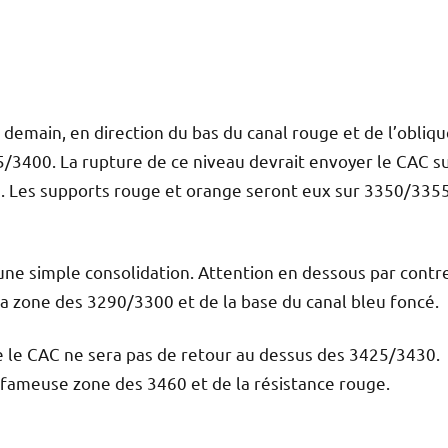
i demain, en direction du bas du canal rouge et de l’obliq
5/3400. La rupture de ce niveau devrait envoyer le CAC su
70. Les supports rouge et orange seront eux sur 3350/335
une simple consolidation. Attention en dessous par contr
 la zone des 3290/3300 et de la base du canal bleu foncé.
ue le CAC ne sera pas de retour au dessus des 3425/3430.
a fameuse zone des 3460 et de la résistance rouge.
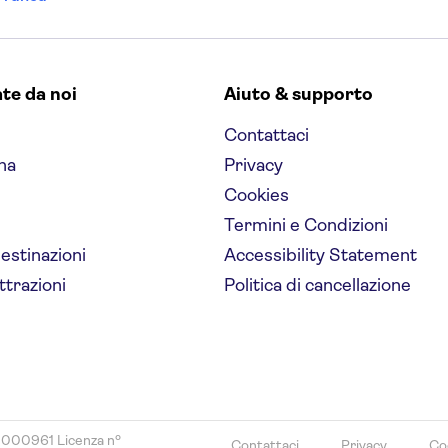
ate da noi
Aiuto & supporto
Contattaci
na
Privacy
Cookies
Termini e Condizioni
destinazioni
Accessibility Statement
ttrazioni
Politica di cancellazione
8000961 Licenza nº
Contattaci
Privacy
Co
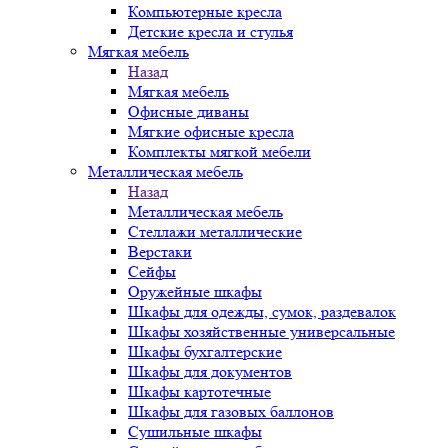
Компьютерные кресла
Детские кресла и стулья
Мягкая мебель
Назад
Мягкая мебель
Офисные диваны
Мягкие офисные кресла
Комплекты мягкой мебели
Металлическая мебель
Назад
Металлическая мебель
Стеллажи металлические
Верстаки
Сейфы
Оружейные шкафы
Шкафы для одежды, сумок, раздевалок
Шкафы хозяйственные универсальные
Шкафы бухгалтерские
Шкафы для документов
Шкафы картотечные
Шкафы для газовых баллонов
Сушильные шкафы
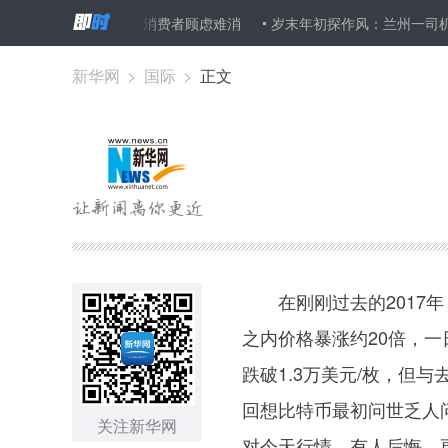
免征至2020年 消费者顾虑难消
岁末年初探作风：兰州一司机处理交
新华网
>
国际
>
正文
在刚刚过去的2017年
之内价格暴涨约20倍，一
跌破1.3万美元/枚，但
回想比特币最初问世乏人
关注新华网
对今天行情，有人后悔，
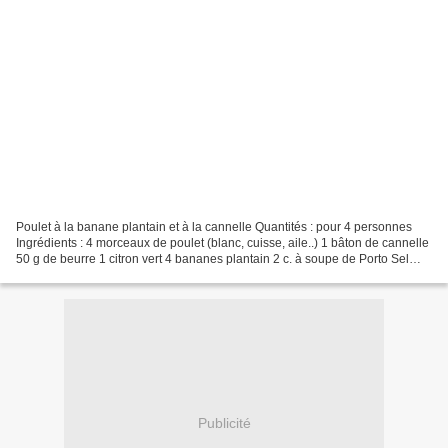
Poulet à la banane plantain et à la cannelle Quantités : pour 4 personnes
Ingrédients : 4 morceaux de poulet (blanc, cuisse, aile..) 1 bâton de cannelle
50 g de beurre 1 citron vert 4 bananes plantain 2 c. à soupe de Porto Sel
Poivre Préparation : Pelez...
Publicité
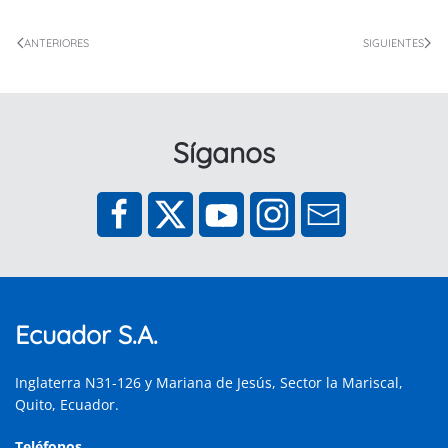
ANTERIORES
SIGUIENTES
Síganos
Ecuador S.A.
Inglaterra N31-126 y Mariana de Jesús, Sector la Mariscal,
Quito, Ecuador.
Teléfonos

________________________

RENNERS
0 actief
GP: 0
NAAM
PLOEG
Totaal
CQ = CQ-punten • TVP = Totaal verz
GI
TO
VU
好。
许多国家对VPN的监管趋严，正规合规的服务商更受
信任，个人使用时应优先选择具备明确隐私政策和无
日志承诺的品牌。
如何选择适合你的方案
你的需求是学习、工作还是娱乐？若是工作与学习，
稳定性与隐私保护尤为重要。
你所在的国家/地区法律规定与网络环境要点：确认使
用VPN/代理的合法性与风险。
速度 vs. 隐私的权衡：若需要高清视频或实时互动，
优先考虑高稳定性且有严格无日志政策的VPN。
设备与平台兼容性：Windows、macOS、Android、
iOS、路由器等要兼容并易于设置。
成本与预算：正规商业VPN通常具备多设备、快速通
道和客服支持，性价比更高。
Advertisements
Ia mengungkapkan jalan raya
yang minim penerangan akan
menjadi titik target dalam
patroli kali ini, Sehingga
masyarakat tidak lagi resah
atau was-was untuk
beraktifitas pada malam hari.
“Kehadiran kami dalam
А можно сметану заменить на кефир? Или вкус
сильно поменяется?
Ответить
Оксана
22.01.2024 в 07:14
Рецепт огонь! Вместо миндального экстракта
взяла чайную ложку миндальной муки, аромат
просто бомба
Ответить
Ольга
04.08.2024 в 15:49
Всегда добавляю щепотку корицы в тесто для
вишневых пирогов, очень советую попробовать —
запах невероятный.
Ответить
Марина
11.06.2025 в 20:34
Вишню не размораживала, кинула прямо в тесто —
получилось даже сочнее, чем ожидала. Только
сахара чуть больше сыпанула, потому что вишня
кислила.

________________________

Reproduce the part of the listing that opens with the line containing "i demain, en" and closes with the line containing "la zone des", including both of those lines.

i demain, en direction du bas du canal rouge et de l’obliq
5/3400. La rupture de ce niveau devrait envoyer le CAC su
70. Les supports rouge et orange seront eux sur 3350/335
une simple consolidation. Attention en dessous par contr
 la zone des 3290/3300 et de la base du canal bleu foncé.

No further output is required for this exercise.